文書抜粋:
┌──
日本の観光立国への切り札として期待されるカジノを含む統合型リゾート、いわゆるIR(Integrated Resort)事業を巡り、政界に激震が走っています。2019年12月19日、東京地検特捜部は自民党の秋元司衆院議員の事務所へ家宅捜索に入りました。これは、日本への進出を狙っていた中国企業による「外国為替及び外国貿易法(外為法)」違反事件に関連したもので、かつて内閣府副大臣としてIR政策を牽引したトップの疑惑に、世間の注目が集まっているのです。
└──
課題内容:
1. IR事業に関する文章を読んで、次の問いに答えよ。
(a) 東京地検特捜部が家宅捜索に入ったのはいつか。
(b) 家宅捜索を受けたのは誰の事務所か。
(c) 事件はどの法律への違反に関連しているか。
2. IR事業に関する文章のうち「日本の観光立国への切り札として」で始まる段落を、主な事実を残したまま箇条書きにまとめよ。
3. IR事業に関する文章の続きを、最後の文の後から書き進めよ。

コレクションから保存された項目:
┌──
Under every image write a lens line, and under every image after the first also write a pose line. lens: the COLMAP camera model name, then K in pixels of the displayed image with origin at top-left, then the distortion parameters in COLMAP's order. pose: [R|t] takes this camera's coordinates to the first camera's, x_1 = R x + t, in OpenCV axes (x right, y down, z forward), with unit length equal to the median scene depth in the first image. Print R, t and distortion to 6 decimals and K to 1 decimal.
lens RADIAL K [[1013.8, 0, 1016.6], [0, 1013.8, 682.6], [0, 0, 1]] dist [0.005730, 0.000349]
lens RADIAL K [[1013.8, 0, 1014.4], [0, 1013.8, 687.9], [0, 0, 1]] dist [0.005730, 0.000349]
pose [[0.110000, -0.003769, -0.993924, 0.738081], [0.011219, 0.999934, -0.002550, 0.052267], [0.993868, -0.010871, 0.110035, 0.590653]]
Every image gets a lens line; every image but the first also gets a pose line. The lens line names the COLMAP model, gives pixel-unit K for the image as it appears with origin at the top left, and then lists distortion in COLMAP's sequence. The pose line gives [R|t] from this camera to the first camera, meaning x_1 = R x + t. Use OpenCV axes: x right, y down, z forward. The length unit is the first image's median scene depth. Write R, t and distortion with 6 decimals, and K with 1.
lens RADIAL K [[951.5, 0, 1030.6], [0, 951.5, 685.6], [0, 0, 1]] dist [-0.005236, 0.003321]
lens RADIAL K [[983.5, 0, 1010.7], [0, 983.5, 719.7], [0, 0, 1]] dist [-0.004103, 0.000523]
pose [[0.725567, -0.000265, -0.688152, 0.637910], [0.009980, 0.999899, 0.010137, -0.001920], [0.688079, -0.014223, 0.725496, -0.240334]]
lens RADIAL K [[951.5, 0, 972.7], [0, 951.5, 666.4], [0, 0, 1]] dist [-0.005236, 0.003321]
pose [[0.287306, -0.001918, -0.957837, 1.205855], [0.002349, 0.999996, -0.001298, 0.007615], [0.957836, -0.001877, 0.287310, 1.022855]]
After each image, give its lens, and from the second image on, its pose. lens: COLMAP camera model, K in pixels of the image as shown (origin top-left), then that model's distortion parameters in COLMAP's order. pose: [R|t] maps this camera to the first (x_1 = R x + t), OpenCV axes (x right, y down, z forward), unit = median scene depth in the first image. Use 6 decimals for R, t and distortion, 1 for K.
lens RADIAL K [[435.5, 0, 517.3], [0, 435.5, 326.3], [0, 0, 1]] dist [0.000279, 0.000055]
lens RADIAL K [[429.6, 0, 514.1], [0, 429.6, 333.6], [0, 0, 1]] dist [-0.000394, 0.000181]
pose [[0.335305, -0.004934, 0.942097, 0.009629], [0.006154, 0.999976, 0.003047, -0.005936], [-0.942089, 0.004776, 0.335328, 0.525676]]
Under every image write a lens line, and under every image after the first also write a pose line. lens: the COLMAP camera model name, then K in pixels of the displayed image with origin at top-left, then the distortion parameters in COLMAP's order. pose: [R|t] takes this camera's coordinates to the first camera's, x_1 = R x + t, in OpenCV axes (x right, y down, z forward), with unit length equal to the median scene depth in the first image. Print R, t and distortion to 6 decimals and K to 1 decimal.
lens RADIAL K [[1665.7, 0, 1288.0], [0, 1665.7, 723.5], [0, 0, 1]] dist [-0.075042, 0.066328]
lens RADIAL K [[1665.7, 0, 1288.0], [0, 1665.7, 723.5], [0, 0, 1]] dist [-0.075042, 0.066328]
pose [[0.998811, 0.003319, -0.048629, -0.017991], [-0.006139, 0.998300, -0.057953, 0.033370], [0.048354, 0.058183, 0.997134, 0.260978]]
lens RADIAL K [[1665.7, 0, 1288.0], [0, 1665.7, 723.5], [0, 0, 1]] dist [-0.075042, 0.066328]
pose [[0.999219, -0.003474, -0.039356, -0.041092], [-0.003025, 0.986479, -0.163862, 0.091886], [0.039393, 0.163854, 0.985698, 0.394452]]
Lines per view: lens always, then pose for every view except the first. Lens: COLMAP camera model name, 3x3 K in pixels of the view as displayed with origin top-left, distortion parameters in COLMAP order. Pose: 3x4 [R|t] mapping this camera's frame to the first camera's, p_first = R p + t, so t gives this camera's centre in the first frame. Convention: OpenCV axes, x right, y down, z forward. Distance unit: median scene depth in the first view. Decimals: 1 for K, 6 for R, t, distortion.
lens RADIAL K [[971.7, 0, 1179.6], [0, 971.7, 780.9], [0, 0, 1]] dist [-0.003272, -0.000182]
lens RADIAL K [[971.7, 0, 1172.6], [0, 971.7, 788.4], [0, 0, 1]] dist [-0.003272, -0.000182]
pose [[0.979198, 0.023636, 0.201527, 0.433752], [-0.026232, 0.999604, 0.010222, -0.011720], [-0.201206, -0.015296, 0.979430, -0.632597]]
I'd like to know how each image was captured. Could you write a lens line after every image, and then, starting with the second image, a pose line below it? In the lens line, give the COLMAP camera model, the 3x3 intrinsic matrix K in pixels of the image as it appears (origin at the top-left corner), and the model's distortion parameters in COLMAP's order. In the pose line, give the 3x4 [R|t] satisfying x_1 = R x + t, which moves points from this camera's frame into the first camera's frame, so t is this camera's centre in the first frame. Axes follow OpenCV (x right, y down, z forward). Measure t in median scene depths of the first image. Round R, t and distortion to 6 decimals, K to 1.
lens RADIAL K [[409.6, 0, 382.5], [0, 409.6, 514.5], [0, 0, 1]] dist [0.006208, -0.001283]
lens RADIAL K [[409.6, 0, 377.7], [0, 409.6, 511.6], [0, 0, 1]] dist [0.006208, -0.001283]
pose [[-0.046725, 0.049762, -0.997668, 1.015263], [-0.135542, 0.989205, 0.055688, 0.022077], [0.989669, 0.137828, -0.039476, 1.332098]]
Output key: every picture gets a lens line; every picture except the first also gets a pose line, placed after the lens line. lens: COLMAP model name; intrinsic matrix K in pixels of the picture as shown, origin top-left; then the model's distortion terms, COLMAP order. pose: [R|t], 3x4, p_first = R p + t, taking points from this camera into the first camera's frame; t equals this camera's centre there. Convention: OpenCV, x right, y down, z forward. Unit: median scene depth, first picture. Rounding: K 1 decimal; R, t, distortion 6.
└──
解答一覧:
1.
(a) 2019年12月19日
(b) 自民党の秋元司衆院議員の事務所
(c) 外国為替及び外国貿易法(外為法)

2.
- カジノを含む統合型リゾート(IR)事業は、日本の観光立国への切り札として期待されている。
- 2019年12月19日、東京地検特捜部が自民党の秋元司衆院議員の事務所を家宅捜索した。
- 捜索は、日本進出を狙っていた中国企業による外為法違反事件に関連するものだった。
- 秋元議員はかつて内閣府副大臣としてIR政策を牽引しており、その疑惑に世間の注目が集まっている。

3.
今回の事件の鍵を握るのは、2001年に設立され、深センを拠点にオンラインゲームやスポーツくじ事業で急成長を遂げた中国企業です。彼らは2017年7月に日本法人を設立し、日本のIR市場へ熱烈なアピールを続けてきました。業界内では知名度が低かったものの、資金力を武器に政界工作を強めていたと見られています。こうした不透明な外資の動きに対し、SNS上では「日本の重要政策が海外企業の不適切な資金で歪められていたのではないか」という懸念の声が噴出しています。
急接近する政治家と企業、北海道・留寿都を舞台にした接待の影
秋元氏と中国企業の接点は、2017年8月4日に那覇市で開催されたシンポジウムにまで遡ります。当時、IR議連のメンバーとして政策に精通していた秋元氏は、この場で基調講演を行いました。驚くべきことに、同じ壇上には中国企業の経営トップも並び、日本への投資意欲を声高に叫んでいたのです。政治家が特定の企業の宣伝活動に加担しているかのような構図は、今思えば疑惑のプロローグだったのかもしれません。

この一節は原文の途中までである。